Regions with significant populations
- Georgia: Samtskhe-Javakheti

Languages
- Javakhian dialect of Georgian language

Religion
- † Georgian Orthodox Church

= Javakhians =

Javakhians (ჯავახები) are an ethnic subgroup of Georgians, mainly living in Samtskhe-Javakheti region of Georgia. Javakhians are the indigenous population of Javakheti.
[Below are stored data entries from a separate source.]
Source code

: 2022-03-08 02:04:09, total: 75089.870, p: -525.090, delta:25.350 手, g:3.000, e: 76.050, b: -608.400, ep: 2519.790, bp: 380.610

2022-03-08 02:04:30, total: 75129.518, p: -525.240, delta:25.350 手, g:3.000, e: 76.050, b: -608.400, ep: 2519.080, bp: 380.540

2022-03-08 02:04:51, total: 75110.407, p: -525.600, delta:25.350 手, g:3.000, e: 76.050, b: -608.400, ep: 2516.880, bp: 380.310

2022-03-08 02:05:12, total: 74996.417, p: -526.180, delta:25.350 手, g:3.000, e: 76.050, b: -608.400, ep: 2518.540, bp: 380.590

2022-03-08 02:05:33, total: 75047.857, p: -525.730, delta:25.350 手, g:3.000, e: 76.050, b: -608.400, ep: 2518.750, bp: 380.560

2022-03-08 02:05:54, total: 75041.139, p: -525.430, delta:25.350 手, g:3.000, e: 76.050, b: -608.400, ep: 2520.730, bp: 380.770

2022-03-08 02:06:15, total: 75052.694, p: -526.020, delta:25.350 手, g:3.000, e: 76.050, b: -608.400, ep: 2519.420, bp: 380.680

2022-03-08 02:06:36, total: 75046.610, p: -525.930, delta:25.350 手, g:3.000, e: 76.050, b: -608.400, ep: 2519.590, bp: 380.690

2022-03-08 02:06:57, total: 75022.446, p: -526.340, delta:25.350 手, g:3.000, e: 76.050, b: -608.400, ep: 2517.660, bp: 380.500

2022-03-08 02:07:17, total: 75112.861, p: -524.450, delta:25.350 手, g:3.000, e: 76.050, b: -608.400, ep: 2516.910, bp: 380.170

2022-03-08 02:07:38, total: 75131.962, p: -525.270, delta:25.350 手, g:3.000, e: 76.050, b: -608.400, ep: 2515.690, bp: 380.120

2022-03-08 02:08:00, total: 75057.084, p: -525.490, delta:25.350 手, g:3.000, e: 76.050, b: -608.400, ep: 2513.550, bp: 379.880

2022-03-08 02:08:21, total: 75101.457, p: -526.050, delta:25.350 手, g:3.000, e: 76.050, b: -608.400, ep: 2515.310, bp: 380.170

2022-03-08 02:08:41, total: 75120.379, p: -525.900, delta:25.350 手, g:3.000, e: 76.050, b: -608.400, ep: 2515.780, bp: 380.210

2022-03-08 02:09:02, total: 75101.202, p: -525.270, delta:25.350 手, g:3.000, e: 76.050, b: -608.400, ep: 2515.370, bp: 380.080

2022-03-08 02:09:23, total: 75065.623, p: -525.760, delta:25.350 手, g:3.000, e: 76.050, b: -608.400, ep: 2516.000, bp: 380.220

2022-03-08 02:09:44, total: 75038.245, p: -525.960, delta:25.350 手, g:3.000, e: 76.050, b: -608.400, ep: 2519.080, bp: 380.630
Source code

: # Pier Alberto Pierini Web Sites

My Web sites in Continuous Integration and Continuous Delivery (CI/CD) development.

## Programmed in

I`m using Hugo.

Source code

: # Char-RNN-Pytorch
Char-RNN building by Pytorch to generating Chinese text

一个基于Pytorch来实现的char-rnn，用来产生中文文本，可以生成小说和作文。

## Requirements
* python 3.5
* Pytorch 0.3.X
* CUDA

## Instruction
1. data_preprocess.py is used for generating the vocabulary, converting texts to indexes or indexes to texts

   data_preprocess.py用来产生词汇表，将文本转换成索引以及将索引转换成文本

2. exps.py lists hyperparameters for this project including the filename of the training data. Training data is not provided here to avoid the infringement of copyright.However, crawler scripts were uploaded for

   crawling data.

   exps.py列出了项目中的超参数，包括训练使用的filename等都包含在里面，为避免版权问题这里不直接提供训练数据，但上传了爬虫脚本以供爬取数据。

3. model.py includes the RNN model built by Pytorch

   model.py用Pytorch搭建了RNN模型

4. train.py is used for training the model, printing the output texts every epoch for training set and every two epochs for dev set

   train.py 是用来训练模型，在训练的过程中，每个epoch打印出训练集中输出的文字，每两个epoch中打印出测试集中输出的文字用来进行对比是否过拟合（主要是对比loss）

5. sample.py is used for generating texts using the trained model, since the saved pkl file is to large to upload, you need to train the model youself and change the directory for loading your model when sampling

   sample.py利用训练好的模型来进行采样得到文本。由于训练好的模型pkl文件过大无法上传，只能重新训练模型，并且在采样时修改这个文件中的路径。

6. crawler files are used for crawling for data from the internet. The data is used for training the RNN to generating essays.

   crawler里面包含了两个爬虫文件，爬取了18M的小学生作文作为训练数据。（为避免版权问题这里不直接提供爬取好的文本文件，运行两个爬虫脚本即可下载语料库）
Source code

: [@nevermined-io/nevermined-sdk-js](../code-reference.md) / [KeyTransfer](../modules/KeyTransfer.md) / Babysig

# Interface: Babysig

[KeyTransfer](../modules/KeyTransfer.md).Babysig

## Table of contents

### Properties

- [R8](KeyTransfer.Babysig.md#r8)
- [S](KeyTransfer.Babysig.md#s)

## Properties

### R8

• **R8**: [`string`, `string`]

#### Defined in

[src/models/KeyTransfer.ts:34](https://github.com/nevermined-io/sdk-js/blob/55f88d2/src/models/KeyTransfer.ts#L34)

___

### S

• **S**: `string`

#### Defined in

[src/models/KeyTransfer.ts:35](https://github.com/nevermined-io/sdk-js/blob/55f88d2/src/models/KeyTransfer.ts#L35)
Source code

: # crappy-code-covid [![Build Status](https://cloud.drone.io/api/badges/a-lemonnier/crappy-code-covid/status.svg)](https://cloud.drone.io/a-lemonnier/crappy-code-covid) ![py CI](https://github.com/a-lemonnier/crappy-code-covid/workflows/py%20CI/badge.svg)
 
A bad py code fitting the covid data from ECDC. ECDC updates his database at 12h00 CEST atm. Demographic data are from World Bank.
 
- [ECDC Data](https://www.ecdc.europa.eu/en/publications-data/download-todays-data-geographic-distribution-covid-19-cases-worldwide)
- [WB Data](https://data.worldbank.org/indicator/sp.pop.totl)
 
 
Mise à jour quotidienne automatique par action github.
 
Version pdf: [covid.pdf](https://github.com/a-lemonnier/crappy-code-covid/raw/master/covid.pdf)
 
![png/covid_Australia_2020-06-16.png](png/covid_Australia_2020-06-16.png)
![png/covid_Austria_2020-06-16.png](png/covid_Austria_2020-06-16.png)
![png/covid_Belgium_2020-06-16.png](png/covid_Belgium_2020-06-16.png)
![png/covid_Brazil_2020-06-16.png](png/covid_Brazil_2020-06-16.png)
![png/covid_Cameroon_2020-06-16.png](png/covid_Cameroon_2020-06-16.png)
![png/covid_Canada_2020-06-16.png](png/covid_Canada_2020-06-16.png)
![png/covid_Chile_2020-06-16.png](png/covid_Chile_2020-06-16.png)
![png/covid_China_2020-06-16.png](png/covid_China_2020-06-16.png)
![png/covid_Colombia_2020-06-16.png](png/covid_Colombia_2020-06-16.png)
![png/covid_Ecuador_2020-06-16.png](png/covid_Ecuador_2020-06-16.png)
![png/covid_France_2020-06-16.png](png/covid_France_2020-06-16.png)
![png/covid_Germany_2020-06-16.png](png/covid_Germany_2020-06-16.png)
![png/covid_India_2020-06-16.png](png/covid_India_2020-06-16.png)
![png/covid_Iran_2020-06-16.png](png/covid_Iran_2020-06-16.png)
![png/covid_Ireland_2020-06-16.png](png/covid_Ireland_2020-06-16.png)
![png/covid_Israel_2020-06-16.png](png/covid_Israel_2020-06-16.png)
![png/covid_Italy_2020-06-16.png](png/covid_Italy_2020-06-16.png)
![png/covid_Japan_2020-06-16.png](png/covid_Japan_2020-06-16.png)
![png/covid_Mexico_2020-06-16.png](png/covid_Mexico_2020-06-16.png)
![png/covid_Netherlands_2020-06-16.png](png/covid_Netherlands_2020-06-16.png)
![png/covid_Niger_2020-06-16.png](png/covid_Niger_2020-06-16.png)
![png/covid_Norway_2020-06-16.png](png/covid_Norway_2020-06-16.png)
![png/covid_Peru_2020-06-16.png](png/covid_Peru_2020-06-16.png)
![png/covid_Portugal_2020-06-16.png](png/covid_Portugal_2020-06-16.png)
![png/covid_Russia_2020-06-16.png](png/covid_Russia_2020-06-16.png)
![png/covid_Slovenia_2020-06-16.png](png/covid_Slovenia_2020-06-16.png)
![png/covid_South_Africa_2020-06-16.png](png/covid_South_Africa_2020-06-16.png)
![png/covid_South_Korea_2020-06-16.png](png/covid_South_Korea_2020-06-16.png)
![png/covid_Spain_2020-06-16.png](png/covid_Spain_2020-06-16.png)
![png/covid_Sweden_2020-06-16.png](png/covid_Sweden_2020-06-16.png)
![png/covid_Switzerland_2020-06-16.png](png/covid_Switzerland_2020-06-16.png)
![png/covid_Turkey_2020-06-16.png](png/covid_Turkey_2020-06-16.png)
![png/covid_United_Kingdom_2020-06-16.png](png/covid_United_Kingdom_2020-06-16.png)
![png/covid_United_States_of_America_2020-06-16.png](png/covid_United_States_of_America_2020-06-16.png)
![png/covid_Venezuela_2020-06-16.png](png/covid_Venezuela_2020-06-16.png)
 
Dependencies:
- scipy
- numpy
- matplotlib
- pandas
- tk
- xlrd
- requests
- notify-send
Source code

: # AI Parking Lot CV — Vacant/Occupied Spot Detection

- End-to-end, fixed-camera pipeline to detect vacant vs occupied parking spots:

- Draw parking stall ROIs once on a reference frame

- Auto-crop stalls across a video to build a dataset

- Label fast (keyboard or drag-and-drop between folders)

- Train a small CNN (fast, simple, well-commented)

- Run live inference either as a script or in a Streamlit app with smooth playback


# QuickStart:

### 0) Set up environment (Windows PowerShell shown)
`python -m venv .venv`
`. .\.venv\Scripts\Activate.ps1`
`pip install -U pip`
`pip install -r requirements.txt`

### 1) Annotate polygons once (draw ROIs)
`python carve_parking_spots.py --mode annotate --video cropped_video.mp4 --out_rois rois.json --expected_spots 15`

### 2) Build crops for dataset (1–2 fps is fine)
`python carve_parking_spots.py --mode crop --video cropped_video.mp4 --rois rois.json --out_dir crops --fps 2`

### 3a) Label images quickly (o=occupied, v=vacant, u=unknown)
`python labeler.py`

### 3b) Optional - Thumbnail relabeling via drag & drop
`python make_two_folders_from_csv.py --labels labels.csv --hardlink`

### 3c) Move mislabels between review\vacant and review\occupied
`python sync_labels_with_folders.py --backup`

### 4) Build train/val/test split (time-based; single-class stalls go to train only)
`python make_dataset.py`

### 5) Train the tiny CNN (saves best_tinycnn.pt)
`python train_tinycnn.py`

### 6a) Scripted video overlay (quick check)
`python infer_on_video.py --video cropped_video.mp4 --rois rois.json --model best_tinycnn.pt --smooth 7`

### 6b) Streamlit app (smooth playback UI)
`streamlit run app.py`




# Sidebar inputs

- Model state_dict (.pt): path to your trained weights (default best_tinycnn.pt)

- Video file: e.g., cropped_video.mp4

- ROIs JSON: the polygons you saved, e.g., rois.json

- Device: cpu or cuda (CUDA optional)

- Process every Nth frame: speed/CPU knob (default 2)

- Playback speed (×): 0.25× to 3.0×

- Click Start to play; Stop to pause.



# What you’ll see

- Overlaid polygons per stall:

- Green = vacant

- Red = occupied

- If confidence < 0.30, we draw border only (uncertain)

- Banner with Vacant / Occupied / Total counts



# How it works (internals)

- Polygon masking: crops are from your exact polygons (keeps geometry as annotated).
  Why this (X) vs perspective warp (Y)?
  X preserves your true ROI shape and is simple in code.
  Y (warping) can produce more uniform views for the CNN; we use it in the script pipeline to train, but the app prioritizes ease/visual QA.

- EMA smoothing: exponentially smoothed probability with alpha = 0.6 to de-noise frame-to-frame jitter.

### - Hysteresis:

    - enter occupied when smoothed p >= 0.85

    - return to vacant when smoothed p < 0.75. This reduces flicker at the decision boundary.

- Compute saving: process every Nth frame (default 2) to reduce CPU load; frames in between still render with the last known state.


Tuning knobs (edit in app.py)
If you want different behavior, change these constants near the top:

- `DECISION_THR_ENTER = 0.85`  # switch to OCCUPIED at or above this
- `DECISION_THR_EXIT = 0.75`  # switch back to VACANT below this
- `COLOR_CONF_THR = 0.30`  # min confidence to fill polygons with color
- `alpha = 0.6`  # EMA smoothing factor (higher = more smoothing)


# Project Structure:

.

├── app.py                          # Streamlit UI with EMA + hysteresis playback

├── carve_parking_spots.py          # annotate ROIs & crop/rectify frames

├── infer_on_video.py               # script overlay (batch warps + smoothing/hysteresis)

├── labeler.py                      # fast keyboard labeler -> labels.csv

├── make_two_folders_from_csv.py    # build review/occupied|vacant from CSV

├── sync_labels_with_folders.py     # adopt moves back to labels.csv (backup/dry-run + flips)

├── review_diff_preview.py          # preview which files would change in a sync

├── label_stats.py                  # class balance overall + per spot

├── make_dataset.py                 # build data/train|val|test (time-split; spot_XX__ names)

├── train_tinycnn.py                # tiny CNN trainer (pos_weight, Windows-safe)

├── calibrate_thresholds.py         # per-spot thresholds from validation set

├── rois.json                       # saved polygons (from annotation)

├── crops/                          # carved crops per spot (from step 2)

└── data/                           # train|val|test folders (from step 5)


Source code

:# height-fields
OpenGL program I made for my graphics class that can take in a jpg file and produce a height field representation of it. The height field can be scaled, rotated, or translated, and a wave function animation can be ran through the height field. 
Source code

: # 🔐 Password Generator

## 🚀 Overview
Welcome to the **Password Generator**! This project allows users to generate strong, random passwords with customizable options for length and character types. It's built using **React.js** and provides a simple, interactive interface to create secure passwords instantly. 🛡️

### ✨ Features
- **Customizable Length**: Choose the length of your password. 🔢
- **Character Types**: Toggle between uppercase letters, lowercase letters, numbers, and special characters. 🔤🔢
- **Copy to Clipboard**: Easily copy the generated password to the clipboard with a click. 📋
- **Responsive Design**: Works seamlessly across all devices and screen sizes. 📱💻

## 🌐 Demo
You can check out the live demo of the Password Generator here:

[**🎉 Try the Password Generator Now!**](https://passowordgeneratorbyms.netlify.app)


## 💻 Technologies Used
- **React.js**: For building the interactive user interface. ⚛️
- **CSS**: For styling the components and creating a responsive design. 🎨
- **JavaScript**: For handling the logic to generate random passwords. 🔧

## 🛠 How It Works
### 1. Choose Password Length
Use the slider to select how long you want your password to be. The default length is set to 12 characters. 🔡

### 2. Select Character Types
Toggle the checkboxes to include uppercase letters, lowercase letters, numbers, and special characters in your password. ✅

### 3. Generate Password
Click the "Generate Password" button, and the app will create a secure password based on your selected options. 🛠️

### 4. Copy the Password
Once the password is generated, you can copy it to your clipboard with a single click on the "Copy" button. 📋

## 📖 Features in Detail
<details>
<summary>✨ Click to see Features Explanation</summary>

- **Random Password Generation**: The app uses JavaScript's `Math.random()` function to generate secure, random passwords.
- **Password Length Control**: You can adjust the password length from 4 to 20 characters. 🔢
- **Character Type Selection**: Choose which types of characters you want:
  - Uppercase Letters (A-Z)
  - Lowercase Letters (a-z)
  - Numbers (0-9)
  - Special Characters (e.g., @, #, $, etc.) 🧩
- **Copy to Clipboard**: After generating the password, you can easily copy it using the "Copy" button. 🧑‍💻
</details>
In terminology, the name Javakheti is taken from "javakh" core with traditional Georgian –eti suffix; commonly, Javakheti means the home of Javakhs. Javakhians speak the Georgian language in Javakhian dialect. The self-designation of Javakhians is Javakhi.

== History ==
Javakhians are one of the earliest Kartvelian tribes that inhabited Iberia. The earliest mention of Javakhians was found in Urartu sources, in the notes of King Argishti I of Urartu, 785 BC, as “Zabakha” or “Zabakhian”. According to Cyril Toumanoff, the province of Javakheti was part of the Iberian duchy of Tsunda from the 4th or 3rd century BC. Saint Nino entered broader Iberia from Javakheti, and, following the course of the Kura river, she arrived in Mtskheta, the capital of the kingdom, where she eventually began to preach Christianity, which eventually culminated in the Christianization of Iberia.